The second half of the twentieth century will be remembered as the time in our nation’s history when a gross mistake made by our Founding Fathers in the Constitution finally was rectified. The Constitution institutionalized the notion that African-Americans were not to be afforded all the rights of Americans. While the Civil War and the 14th and 16th Amendments removed the legal barriers, advances in civil rights for African Americans did not take root for one hundred years after those historical events. This is far too long a span of time for a nation that prides itself on equal rights for all.
Many factors contributed to the change in the majority’s attitude and the attainment of rights for African Americans over the years. During World War II, partially at the prodding of First Lady Eleanor Roosevelt, one barrier was slowly broken. The war effort needed pilots, bombardiers, and navigators for combat in Europe and the Pacific. To help address this need, the 332nd Fighter Group of the Army Air Corps was formed. These aviators, commonly known as the
Tuskegee Airmen, were the first African-American pilots in the U.S. military. While they served with skill, bravery, and distinction, the attitude in the military, like the attitude among civilians, was resistant to change, and that change took a long time to implement. “Separate but equal” training and operational facilities were built for the Airmen, and in those rare instances where the African-American aviators worked alongside their white counterparts, there was still segregation in facilities, housing, and other everyday life activities. Even after the war, not a single one of the Tuskegee Airmen was hired as a pilot by the commercial airlines. At the time, there was much consternation among the airmen about the “separate but equal” facilities, but some of the aviators, as well as liberal-minded politicians, considered that a necessary evil toward the greater goal of full equality for African-Americans in the military.

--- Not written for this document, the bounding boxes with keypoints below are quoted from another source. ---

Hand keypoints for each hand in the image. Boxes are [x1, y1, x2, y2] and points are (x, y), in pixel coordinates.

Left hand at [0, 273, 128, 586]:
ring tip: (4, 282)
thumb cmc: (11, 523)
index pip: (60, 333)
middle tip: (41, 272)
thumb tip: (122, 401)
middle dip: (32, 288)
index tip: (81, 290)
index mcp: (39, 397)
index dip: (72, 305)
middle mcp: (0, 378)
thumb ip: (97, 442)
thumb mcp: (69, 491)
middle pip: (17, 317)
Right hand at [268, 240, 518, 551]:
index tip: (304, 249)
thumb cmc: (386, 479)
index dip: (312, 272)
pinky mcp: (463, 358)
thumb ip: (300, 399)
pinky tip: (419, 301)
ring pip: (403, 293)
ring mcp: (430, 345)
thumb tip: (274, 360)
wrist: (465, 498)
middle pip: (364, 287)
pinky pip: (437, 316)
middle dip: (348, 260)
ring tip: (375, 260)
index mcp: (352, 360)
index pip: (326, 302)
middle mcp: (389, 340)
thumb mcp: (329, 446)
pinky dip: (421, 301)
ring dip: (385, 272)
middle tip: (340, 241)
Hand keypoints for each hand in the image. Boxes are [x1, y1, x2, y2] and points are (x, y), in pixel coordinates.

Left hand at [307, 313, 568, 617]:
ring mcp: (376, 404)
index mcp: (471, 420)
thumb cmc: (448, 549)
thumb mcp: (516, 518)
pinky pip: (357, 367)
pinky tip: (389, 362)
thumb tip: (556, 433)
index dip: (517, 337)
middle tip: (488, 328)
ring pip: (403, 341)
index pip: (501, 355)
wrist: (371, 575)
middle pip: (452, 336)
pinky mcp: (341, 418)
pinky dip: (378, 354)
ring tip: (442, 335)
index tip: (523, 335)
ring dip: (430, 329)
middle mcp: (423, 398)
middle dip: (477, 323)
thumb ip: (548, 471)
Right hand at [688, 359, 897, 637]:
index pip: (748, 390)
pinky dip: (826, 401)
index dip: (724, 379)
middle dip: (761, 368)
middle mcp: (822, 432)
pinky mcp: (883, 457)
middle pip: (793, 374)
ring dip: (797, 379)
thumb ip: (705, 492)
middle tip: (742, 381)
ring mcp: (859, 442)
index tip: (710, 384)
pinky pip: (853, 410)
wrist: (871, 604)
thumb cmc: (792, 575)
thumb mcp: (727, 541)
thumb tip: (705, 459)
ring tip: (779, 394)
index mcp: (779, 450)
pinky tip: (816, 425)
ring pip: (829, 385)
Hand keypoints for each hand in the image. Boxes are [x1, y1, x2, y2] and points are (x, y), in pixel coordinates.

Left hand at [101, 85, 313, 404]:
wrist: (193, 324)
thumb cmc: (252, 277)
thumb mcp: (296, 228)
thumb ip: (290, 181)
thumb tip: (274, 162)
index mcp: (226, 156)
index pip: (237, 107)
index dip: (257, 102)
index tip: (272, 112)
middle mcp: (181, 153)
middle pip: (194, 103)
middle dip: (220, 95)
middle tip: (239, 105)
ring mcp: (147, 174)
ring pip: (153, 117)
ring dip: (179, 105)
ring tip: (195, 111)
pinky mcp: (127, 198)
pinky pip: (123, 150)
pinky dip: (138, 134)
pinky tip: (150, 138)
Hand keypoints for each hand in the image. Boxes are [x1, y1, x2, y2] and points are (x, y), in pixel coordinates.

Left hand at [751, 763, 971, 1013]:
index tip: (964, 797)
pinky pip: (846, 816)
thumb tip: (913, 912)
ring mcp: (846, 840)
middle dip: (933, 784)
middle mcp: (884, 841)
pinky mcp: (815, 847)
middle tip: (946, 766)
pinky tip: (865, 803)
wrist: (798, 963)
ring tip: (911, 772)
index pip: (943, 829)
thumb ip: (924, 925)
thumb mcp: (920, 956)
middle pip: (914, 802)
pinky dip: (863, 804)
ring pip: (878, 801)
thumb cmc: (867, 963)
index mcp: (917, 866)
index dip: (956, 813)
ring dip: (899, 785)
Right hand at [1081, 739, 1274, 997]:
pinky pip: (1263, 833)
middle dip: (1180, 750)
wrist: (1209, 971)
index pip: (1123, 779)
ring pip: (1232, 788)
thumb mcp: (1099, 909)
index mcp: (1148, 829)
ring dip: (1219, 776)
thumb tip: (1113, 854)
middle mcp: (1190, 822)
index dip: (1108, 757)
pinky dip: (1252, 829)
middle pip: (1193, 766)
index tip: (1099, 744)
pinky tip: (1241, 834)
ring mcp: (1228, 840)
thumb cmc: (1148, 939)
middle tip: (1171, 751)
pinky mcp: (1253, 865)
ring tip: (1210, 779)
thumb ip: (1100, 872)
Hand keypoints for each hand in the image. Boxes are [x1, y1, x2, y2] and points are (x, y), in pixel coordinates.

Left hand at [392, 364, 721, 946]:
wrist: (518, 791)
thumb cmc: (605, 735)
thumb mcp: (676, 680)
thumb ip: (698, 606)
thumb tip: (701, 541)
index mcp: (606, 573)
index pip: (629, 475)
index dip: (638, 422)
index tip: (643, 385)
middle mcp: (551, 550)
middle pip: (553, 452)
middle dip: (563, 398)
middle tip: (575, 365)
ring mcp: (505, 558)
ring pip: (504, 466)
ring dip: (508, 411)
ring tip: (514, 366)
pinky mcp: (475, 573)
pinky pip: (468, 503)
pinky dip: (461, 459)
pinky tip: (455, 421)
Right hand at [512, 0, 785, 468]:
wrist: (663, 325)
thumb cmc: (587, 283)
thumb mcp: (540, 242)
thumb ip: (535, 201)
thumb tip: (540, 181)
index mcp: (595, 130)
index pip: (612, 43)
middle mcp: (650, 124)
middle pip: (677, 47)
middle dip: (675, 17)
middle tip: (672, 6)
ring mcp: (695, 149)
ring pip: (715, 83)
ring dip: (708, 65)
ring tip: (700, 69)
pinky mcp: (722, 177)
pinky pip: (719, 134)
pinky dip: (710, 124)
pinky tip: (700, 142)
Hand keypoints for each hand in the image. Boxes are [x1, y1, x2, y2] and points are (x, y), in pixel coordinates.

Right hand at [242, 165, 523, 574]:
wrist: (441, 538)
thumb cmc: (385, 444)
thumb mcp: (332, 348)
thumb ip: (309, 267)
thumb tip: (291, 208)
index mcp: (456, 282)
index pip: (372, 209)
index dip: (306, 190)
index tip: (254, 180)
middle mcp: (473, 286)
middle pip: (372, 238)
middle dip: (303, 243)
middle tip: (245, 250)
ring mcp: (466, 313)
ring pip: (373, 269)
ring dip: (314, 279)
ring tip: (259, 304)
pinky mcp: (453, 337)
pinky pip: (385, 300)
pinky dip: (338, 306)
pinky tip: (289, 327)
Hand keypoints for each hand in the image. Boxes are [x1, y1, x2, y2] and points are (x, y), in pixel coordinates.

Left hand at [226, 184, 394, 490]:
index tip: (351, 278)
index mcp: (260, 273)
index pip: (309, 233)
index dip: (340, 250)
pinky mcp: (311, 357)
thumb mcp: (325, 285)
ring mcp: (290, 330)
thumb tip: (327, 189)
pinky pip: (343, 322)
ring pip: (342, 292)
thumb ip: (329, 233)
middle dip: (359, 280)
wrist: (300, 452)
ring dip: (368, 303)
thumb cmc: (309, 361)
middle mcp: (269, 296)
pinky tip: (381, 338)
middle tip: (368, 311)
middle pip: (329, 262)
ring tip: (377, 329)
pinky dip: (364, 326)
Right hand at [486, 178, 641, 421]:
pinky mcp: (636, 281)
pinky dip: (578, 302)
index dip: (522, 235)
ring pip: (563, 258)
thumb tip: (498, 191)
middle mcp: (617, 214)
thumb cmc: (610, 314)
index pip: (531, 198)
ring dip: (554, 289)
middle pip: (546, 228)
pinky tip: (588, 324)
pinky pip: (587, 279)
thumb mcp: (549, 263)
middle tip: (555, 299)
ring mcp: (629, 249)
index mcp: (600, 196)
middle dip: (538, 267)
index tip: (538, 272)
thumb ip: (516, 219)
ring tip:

Of course, the struggle for rights in the military was just a microcosm for the larger struggle. The landmark
Brown vs. Board of Education decision in 1954 set the stage for full integration, but it took several generations for effective implementation. (One wonders how today’s activist Supreme Court would rule on a similar manner). Despite the advances of Dr. King, the sacrifices of
Goodman, Chaney, Schwerner and others, there are still
events that show the racial divide has narrowed but is not closed.
Nevertheless, much progress has been made in the last half-century for African-Americans’ rights. The election of Barack Obama is not the culmination of that struggle, but rather the next chapter in an ongoing initiative to ensure equal rights for African-Americans and Americans overall.
Unfortunately, the end of the twentieth century was also marked by events that diminished the rights of another group of Americans: gays and lesbians. While discrimination and
violence against homosexuals have been with us even before the days of J. Edgar Hoover and Senator Joseph McCarthy, it was President Clinton who signed into law two bills that institutionalized discrimination and took away rights from millions of American. In 1993, he approved the featherbrained policy of “Don’t Ask, Don’t Tell” (DADT) in the military, and in 1996 approved the Republican wedge issue by signing the equally ridiculously-named “Defense of Marriage Act”, which defined marriage at the Federal level as a union between a man and a woman.
As in the case of the Tuskegee Airmen and African-Americans serving alongside Caucasians, there are those who decry the concept of homosexuals serving side-by-side with heterosexuals in the military. And like the case of the Tuskegee Airmen, gays and lesbians have served their country with distinction and honor. To paraphrase World War II journalist Ernie Pyle, “There are no homophobes in foxholes.” In today’s military, which is stretched thin by two
unnecessary wars, the policy of not allowing gays and lesbians to serve their country is not just wrong, it is also counterproductive and harmful to the war effort. Yet, President Obama’s campaign promise to repeal DADT is moving at a pace that would make a snail seem like a Lamborghini in comparison.
Elimination of the “Defense of Marriage Act” is also moving at a slow pace. Last year, 91 congressmen signed on to an effort to repeal this inappropriate legislation. More recently, a District Court judge in Boston ruled that DOMA was unconstitutional – he made the right decision for the wrong reason. The judge’s rationale was that marriage is a state’s rights issue – the same rationale that was used to perpetuate segregation before the
Brown decision. What he should have ruled is that DOMA is unconstitutional because
it violates the First and Fourteenth Amendments. The “Separate but Equal” concept of civil unions is as wrong and ineffective as “separate but equal” schools were for African-Americans.
The struggle for African-American civil rights was a long, often violent one – and it is by no means over. By comparison, the struggle for gay and lesbian rights is just starting. As we approach America’s
bicenquinquagenary, let’s ensure that equal rights are just that – equal for all Americans – black, brown, and white; gay, straight, and transgender; Muslim, Jewish, Christian, and atheist; and any other variant of the human condition that exists. Instead of “Don’t Ask, Don’t Tell”,
ask yourself if America is meant to institutionalize second class citizenship and deny rights to anyone, and
tell your elected officials to remove any and all legal barriers that deny you and your neighbors full and equal rights. It shouldn’t take another 100 years for America to realize its full potential.